Thola Ngwane, a 40-year-old depositor from Escourt, said he received an SMS from FNB at about 3pm on Tuesday introducing itself and alerting customers that payouts would begin on December 8, with the process expected to take about three months.
“I was keeping this money for rainy days and to build my family home. But we went through hell. Furthermore, Ithala has not informed us whether the money we banked continued to accumulate interest during all these months or if we are only going to get the funds we deposited. Many of us had to borrow from loan sharks to cover our day-to-day activities, and it would be unfair to only get back what we deposited,” Ngwane said.
The legal complexities remain.
Francois Trichardt, the legal representative of the RA directed inquiries to the PA.
“As the legal representative of the RA, we are subject to the confidentiality regime set forth in Section 33 of the SARB Act. Your query should nonetheless be provided to the media liaison of the Prudential Authority.”
The PA acknowledged receipt of a query but had not responded at the time of publication.

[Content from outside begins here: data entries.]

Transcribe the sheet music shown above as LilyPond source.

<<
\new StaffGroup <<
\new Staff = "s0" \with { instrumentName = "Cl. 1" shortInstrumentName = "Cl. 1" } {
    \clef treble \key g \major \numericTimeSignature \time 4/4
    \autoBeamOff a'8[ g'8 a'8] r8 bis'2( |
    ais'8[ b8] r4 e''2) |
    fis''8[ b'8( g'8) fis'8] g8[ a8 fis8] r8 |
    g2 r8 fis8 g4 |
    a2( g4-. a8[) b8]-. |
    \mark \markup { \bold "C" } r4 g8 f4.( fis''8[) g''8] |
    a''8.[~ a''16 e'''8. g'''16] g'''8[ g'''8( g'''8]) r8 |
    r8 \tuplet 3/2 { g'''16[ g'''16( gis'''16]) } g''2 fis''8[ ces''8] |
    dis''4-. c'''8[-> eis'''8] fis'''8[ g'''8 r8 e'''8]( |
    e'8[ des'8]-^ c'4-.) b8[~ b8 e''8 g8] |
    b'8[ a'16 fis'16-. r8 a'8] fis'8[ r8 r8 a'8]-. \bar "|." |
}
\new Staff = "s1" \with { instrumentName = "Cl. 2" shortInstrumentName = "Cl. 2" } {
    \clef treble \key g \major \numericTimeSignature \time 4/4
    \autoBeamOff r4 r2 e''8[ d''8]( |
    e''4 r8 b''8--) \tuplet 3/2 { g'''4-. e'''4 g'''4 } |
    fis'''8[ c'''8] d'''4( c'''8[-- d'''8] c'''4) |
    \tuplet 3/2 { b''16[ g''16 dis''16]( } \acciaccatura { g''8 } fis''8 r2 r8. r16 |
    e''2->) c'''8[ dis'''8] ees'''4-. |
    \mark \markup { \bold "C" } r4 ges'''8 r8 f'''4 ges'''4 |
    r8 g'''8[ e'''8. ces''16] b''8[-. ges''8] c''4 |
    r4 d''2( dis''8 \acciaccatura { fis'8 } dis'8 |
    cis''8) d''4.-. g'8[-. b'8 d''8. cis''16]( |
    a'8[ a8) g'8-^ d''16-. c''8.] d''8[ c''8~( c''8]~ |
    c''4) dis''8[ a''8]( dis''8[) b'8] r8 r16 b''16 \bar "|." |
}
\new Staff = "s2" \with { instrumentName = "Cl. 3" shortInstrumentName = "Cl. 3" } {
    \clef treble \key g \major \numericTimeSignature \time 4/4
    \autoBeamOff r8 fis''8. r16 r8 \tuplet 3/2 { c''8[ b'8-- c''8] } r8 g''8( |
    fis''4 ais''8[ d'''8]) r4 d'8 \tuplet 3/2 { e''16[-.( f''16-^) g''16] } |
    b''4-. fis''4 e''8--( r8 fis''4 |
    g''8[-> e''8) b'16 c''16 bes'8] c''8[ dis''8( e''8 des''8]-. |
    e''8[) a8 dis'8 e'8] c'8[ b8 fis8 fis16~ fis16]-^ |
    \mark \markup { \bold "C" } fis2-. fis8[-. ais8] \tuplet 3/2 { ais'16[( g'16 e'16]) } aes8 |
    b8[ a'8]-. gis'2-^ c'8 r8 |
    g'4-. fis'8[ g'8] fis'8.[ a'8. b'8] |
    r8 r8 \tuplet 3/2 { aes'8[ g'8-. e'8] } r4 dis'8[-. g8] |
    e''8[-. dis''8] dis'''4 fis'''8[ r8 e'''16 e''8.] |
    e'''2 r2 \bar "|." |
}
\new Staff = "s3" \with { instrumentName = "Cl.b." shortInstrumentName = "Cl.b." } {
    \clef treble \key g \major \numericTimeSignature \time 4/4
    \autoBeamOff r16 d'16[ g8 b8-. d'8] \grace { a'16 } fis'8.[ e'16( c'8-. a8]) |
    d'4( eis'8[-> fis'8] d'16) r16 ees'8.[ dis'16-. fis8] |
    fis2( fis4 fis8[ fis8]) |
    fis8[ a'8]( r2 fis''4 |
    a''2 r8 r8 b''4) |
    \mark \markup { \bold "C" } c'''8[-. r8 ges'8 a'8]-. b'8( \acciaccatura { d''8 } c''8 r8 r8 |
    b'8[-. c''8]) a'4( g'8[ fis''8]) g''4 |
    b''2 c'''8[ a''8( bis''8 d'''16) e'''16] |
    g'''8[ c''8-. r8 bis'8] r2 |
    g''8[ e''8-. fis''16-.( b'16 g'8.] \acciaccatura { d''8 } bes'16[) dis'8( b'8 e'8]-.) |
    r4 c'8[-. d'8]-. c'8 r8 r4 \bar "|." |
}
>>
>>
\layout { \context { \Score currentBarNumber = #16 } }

While payouts are set to begin, questions remain about Ithala’s long-term viability and the outcome of pending litigation. Analysts say the case highlights the fragility of smaller state-owned financial institutions and the importance of regulatory oversight.
For now, however, depositors are looking forward to a festive season that promises joy instead of despair. After months of waiting, the money they worked hard to save will finally be back in their hands.
FNB said customers will have a three-year period to claim and collect their Ithala pay-outs from FNB.
The banks said that in the event of a deceased customer, the details of the executor or the death certificate must be provided to FNB.
“This will be managed on a case-by-case basis, and where applicable, reasonable accommodation will be made,” the bank said.